Task to carry out:
Within the material below, filter for lines that hold the word "middle".

Records for this task:
▼

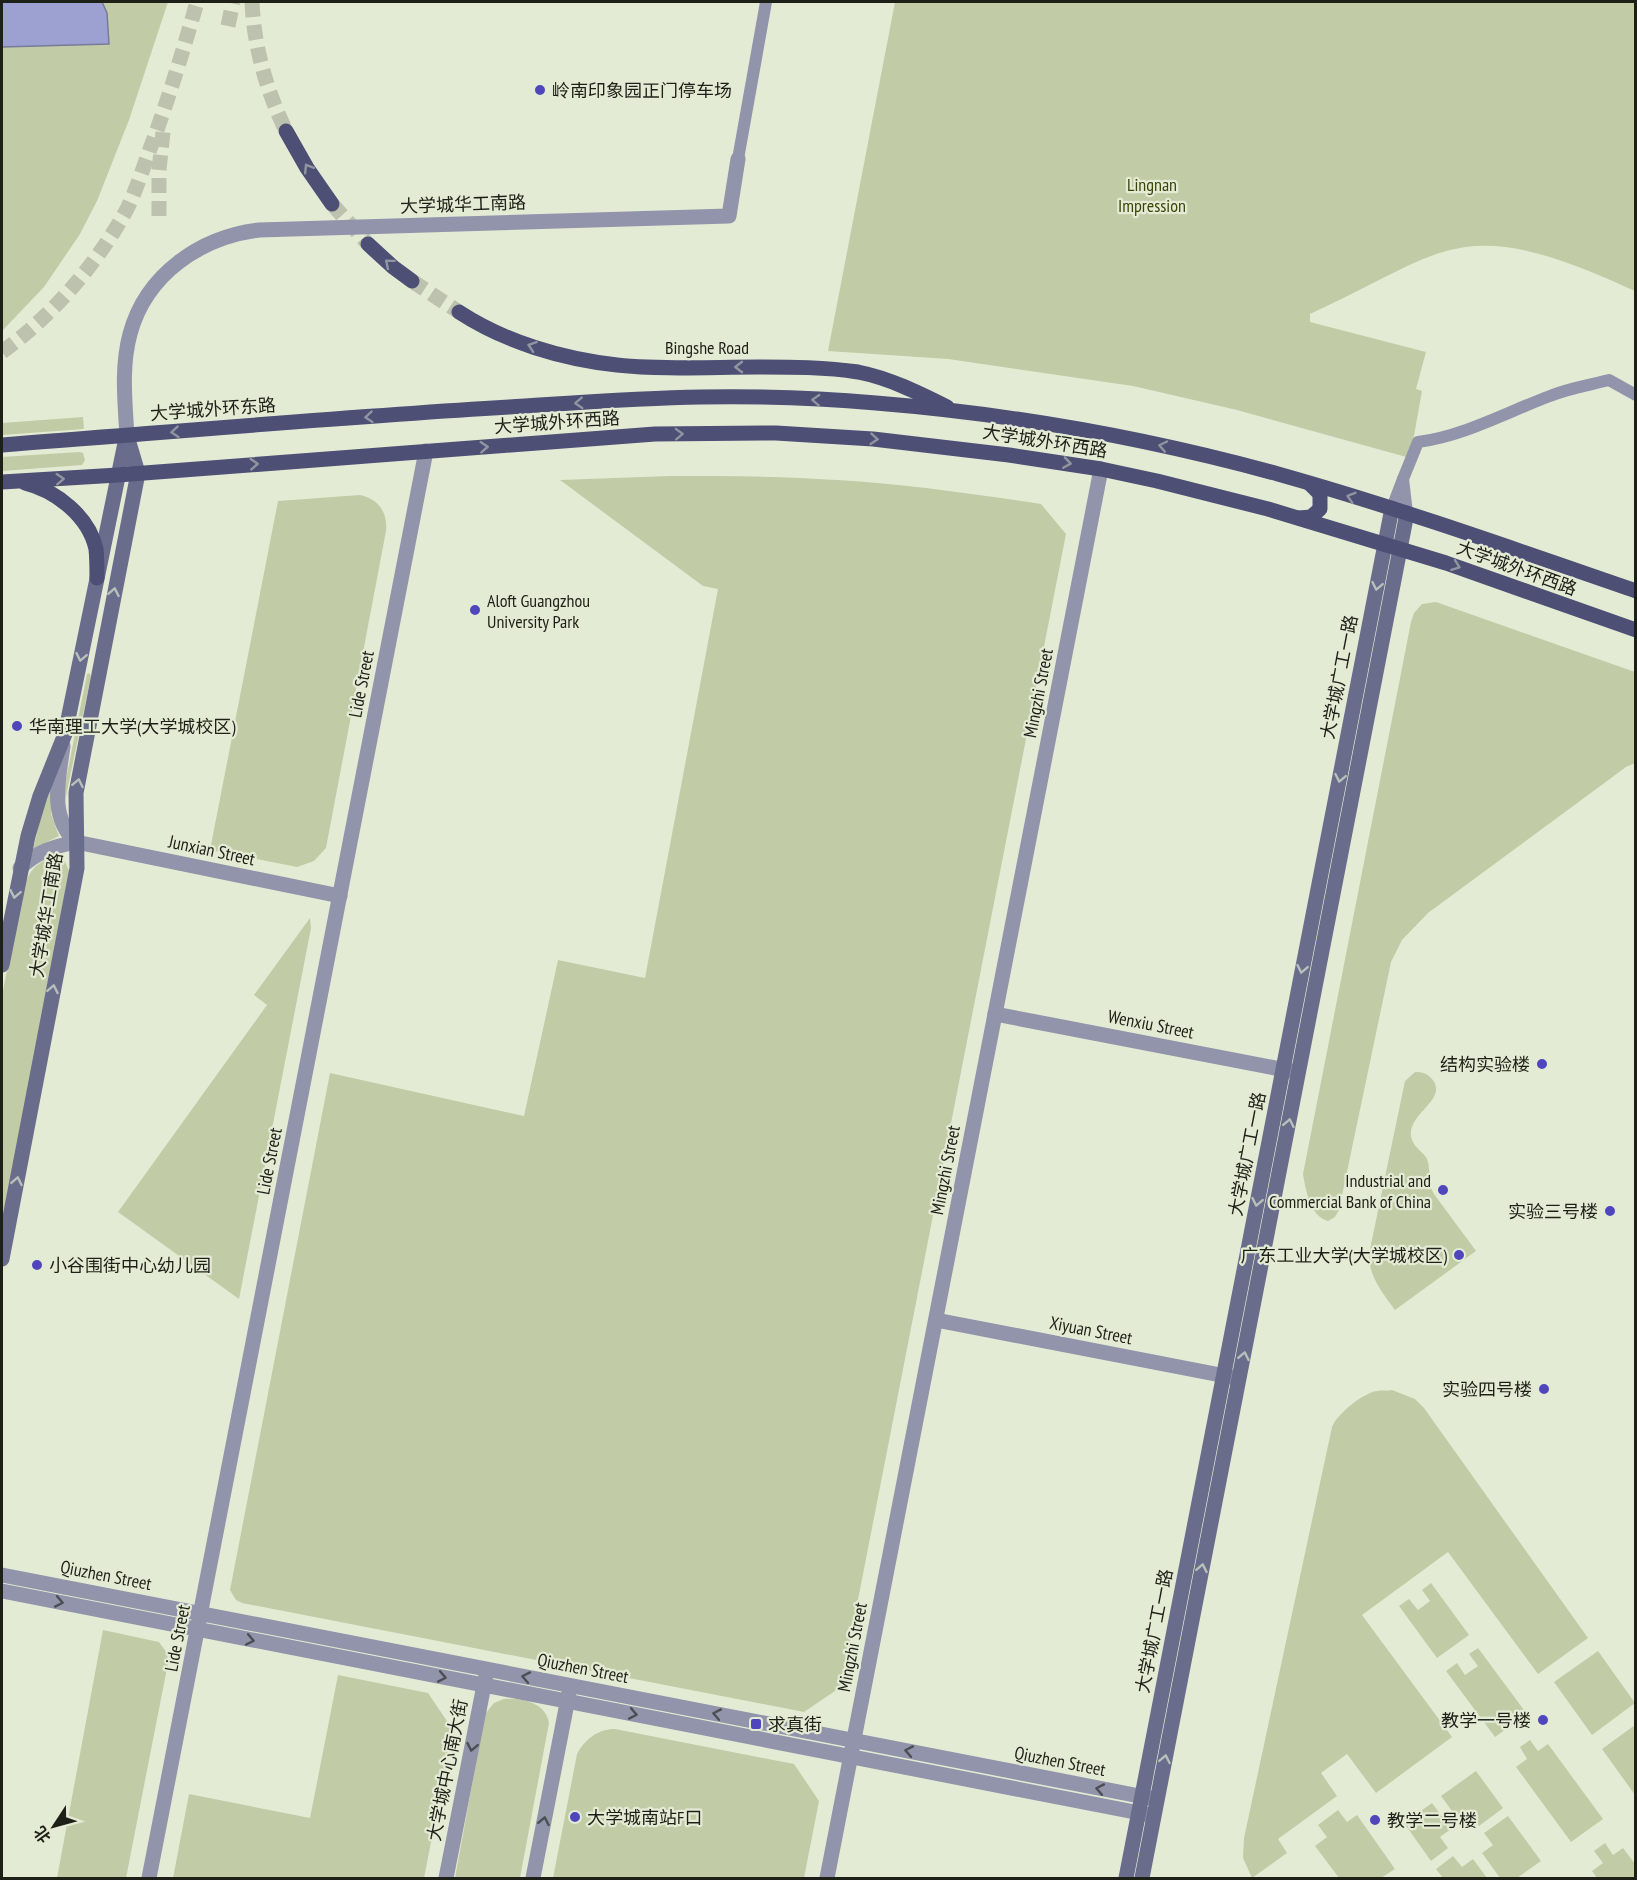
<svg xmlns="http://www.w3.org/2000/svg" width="1637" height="1880" viewBox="0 0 1637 1880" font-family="'PT Sans Narrow','Noto Sans SC',sans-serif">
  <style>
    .green { fill: #c1cca7 }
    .water { fill: #9da1d2; stroke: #777a9a; stroke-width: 1.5 }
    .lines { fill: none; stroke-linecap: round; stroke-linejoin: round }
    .primary-tunnel { stroke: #bcc2ae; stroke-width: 15; stroke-dasharray: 15 8; stroke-linecap: butt }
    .minor { stroke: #9194aa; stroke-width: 12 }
    .tertiary { stroke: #9194aa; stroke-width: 15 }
    .secondary { stroke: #696c8b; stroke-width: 15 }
    .primary { stroke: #4d4f75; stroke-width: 15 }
    .oneway { stroke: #9195a0 }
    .oneway2 { stroke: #b9bfba }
    .oneway3 { stroke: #4b4e52 }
    .poi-dot { fill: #4f46bd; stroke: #e4ebd4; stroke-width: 2 }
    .labels { text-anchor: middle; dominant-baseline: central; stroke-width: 4.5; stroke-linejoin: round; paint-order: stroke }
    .poi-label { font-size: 18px; fill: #1d2017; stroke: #e4ebd4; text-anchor: start }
    .park-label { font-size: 18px; fill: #394408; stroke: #e4ebd4 }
    .street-label { font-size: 18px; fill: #1d2017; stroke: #e4ebd4 }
  </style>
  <rect width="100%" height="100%" fill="#e4ebd4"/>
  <g class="green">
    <path d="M2,2H168L129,120L97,201L80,234L44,287L2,331Z"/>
    <path d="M895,2H1635V291C1585,269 1517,237 1460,248C1431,253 1405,267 1379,280C1356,292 1333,303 1310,314V322L1426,352L1416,389L1422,391L1410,458L1237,410L1133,386L948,359L828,351Z"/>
    <path d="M83,417L84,429L2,435V423Z"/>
    <path d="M79,452L83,453L85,460L82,465L2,471V457Z"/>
    <path d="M669,476C725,476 781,476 837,480C906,484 974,494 1041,504L1066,534L841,1687L804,1712L242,1603L236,1600L230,1590L330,1073L524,1116L558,960L645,978L718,589L703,586L560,480Z"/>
    <path d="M360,495C378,499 388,512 386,531L326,848L314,861L297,867L210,850L278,501Z"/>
    <path d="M1436,602L1635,672V763L1626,767L1428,913L1402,940L1391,962L1339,1210L1335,1217L1328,1221C1310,1216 1306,1191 1303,1174L1411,622L1414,613L1422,604Z"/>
    <path d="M89,673L91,676L65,801L62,799L87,674Z"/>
    <path d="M48,790H51V814L59,836L33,849Z"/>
    <path d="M56,855L65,861L69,871L2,1232V996L21,897C29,872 31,865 56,855Z"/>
    <path d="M310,918L311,928L239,1299L118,1212L267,1005L254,995Z"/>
    <path d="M1415,1072C1422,1072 1427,1073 1432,1079C1449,1099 1408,1113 1411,1136C1413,1149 1426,1152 1428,1162C1431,1176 1427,1180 1434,1194L1476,1251L1395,1310C1382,1292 1369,1277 1369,1254L1405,1081Z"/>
    <path d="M1392,1390L1415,1399L1424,1408L1588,1638L1538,1674L1448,1552L1362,1615L1452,1737L1376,1793L1347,1754L1321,1773L1337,1796L1278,1839L1287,1853L1252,1878L1243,1858L1244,1838L1332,1427C1337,1414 1363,1393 1377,1391C1381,1390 1387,1391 1392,1390Z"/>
    <path d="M1431,1583L1469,1635L1437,1658L1399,1606L1409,1599L1418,1610L1430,1601L1422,1590Z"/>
    <path d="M103,1630L159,1642L167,1653L168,1663L126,1878H57Z"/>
    <path d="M1478,1648L1527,1714L1495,1737L1446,1671L1457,1663L1465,1675L1478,1666L1469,1654Z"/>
    <path d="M1598,1651L1635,1703L1592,1735L1554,1682Z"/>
    <path d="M338,1675L428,1693L453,1730L424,1878H173L189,1794L310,1818Z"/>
    <path d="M504,1699C522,1698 545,1702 549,1723L520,1878H455L485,1714L494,1703Z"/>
    <path d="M1635,1725V1795L1602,1749Z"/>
    <path d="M615,1729L794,1764L819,1801L804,1878H553L577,1754C585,1739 598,1729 615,1729Z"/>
    <path d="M1530,1740L1538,1751L1548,1744L1603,1819L1571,1842L1516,1767L1527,1759L1520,1747Z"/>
    <path d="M1476,1771L1503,1808L1479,1826L1471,1814L1460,1822L1441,1796Z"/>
    <path d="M1432,1803L1451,1829L1440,1837L1448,1848L1431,1861L1404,1823Z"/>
    <path d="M1338,1810L1347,1822L1357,1815L1395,1869L1381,1878H1339L1315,1846L1327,1837L1318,1825Z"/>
    <path d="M1508,1816L1541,1861L1517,1878H1500L1482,1853L1493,1845L1484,1833Z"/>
    <path d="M1605,1843L1613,1855L1623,1848L1635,1864V1878H1597L1592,1871L1603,1863L1594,1851Z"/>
    <path d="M1453,1856L1462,1867L1473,1859L1487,1878H1443L1436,1869Z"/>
  </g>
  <path class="water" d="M2,2H102L107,13L109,44L2,47Z"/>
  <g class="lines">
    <g class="primary-tunnel">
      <path d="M252,2C254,47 266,89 286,131"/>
      <path d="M228,26L233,2"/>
      <path d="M332,204L368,244"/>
      <path d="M159,216V170L163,132"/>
      <path d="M412,281L459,312"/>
      <path d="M2,352C53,315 97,264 127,209C136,190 143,169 150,149C168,101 183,51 197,2"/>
    </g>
    <g class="minor">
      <path d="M738,159L766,2"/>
      <path d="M1403,479L1418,442C1464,436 1507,412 1550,396C1569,388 1590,385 1609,380L1636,395"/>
      <path d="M1392,508L1403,479L1407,513"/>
    </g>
    <g class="tertiary">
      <path d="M127,436C125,402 121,367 130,334C146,274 201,237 259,230L729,216L738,159"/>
      <path d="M63,746C59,778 48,816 76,842"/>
      <path d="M20,868C36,852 55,846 76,842L340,896"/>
      <path d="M995,1014L1296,1072"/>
      <path d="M936,1320L1236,1378"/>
      <path d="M2,1575L1155,1799"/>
      <path d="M2,1591L1150,1815"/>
      <path d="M149,1878L426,451"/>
      <path d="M446,1878L486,1675"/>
      <path d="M533,1878L569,1693"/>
      <path d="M827,1878L1101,469"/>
    </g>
    <g class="secondary">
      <path d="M2,965L28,836L40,796L65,734L126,438"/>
      <path d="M2,1259L77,868L76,793L138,473L127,436"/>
      <path d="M1126,1878L1392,508"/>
      <path d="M1142,1878L1407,513"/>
    </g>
    <g class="primary">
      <path d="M286,131L307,168L332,204"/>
      <path d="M368,244L393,267L412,281"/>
      <path d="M459,312C505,342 562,359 617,365C663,370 712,367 758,367C791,367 825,367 858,372C889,378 919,393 947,407"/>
      <path d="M2,445C171,432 340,417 509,407C573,403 637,398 701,397C759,396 818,398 876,403C1012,414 1147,438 1278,474C1399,508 1517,550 1636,591"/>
      <path d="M2,482L118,475L655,434L776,433L873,439L1009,455L1101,469L1157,481L1268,509L1446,563L1636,630"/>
      <path d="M25,483C57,491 89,517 96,549C97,559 97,569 97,578"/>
      <path d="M1299,518L1311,517L1320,509V494L1310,484"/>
    </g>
  </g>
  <defs><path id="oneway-chevron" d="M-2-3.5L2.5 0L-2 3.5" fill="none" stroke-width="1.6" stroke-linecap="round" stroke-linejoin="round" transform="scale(1.5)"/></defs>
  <g class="oneway">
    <use href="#oneway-chevron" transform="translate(308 168) rotate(-122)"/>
    <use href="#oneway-chevron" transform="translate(389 263) rotate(-140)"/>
    <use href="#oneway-chevron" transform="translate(532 346) rotate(-161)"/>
    <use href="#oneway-chevron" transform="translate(739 367) rotate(-180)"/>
    <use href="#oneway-chevron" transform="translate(816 400) rotate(-177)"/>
    <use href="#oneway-chevron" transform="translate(579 403) rotate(177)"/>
    <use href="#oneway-chevron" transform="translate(369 417) rotate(175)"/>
    <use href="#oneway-chevron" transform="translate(175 432) rotate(175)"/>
    <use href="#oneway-chevron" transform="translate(679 434) rotate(-2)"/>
    <use href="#oneway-chevron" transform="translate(874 439) rotate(5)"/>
    <use href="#oneway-chevron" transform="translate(1163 446) rotate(-168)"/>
    <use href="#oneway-chevron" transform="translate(484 447) rotate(-4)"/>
    <use href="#oneway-chevron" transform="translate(1067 463) rotate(9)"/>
    <use href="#oneway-chevron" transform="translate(254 464) rotate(-4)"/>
    <use href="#oneway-chevron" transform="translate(60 479) rotate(-3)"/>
    <use href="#oneway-chevron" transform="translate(1351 497) rotate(-163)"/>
    <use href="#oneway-chevron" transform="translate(1456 566) rotate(20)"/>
  </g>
  <g class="oneway2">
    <use href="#oneway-chevron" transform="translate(1377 586) rotate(101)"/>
    <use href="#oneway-chevron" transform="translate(114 592) rotate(-79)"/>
    <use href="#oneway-chevron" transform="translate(81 657) rotate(101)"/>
    <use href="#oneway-chevron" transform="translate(1340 778) rotate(101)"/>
    <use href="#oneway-chevron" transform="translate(78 783) rotate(-79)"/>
    <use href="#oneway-chevron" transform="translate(15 894) rotate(101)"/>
    <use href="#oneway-chevron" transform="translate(1302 969) rotate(101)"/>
    <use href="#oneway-chevron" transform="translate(53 989) rotate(-79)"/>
    <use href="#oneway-chevron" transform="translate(1289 1123) rotate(-79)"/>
    <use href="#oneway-chevron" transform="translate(17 1181) rotate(-79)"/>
    <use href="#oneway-chevron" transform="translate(1257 1202) rotate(101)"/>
    <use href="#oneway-chevron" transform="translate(1244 1356) rotate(-79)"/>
    <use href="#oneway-chevron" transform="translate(1202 1568) rotate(-79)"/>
    <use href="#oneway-chevron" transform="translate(1165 1759) rotate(-79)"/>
  </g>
  <g class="oneway3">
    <use href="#oneway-chevron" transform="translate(59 1602) rotate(11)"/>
    <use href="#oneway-chevron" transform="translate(250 1640) rotate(11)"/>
    <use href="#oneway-chevron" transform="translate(442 1677) rotate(11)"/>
    <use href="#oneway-chevron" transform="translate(526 1677) rotate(-169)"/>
    <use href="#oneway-chevron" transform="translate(633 1714) rotate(11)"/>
    <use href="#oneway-chevron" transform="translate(717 1714) rotate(-169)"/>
    <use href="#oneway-chevron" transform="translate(472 1747) rotate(101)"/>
    <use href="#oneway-chevron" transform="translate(909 1751) rotate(-169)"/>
    <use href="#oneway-chevron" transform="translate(1100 1789) rotate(-169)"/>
    <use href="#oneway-chevron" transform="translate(544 1821) rotate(-79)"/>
  </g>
  <g class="poi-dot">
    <circle cx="540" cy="90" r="6"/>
    <circle cx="475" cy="610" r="6"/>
    <circle cx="17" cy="726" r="6"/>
    <circle cx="1542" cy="1064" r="6"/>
    <circle cx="1443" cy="1190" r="6"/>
    <circle cx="1610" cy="1211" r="6"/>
    <circle cx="1459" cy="1255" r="6"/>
    <circle cx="37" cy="1265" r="6"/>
    <circle cx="1544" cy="1389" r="6"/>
    <circle cx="1543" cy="1720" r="6"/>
    <rect x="750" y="1718" width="12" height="12" rx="3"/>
    <circle cx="575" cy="1817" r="6"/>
    <circle cx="1375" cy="1820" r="6"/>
  </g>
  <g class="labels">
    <g class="poi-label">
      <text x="552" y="90">岭南印象园正门停车场</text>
      <text x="487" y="600">Aloft Guangzhou<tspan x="487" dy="21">University Park</tspan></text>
      <text x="29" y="726">华南理工大学(大学城校区)</text>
      <text x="1530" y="1064" text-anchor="end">结构实验楼</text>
      <text x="1431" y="1180" text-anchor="end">Industrial and<tspan x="1431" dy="21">Commercial Bank of China</tspan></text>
      <text x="1598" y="1211" text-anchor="end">实验三号楼</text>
      <text x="1447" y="1255" text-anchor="end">广东工业大学(大学城校区)</text>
      <text x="49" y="1265">小谷围街中心幼儿园</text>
      <text x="1532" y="1389" text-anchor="end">实验四号楼</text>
      <text x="1531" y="1720" text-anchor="end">教学一号楼</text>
      <text x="768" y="1724">求真街</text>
      <text x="587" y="1817">大学城南站F口</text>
      <text x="1387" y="1820">教学二号楼</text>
    </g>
    <g class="park-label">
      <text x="1152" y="184">Lingnan<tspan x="1152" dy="21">Impression</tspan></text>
    </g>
    <g class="street-label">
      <text transform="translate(463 204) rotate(-2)">大学城华工南路</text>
      <text x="707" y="347">Bingshe Road</text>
      <text transform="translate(213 409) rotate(-4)">大学城外环东路</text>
      <text transform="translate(557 422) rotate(-4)">大学城外环西路</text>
      <text transform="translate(1045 441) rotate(9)">大学城外环西路</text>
      <text transform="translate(1517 568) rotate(20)">大学城外环西路</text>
      <text transform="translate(1339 677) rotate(-79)">大学城广工一路</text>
      <text transform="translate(361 684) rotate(-79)">Lide Street</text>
      <text transform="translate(1038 693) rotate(-79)">Mingzhi Street</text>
      <text transform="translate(212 850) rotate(12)">Junxian Street</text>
      <text transform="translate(46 915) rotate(-81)">大学城华工南路</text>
      <text transform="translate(1151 1024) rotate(11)">Wenxiu Street</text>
      <text transform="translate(1247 1154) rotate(-79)">大学城广工一路</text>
      <text transform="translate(269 1161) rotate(-79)">Lide Street</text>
      <text transform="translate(945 1170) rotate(-79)">Mingzhi Street</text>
      <text transform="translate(1091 1330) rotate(11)">Xiyuan Street</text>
      <text transform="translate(106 1575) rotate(11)">Qiuzhen Street</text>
      <text transform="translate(1154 1631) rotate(-79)">大学城广工一路</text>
      <text transform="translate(177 1638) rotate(-79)">Lide Street</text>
      <text transform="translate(852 1647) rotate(-79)">Mingzhi Street</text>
      <text transform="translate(583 1668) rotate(11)">Qiuzhen Street</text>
      <text transform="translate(1060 1761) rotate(11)">Qiuzhen Street</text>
      <text transform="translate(447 1770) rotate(-79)">大学城中心南大街</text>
    </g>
  </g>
  <rect width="1637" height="1880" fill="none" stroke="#1d2017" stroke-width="6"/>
  <g transform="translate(54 1826) rotate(234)" stroke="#e4ebd4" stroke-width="4.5" paint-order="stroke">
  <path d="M0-4.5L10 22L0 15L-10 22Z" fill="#1d2017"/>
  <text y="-9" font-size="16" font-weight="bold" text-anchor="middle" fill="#1d2017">北</text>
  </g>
</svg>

▲

Task solution:
    .labels { text-anchor: middle; dominant-baseline: central; stroke-width: 4.5; stroke-linejoin: round; paint-order: stroke }
  <text y="-9" font-size="16" font-weight="bold" text-anchor="middle" fill="#1d2017">北</text>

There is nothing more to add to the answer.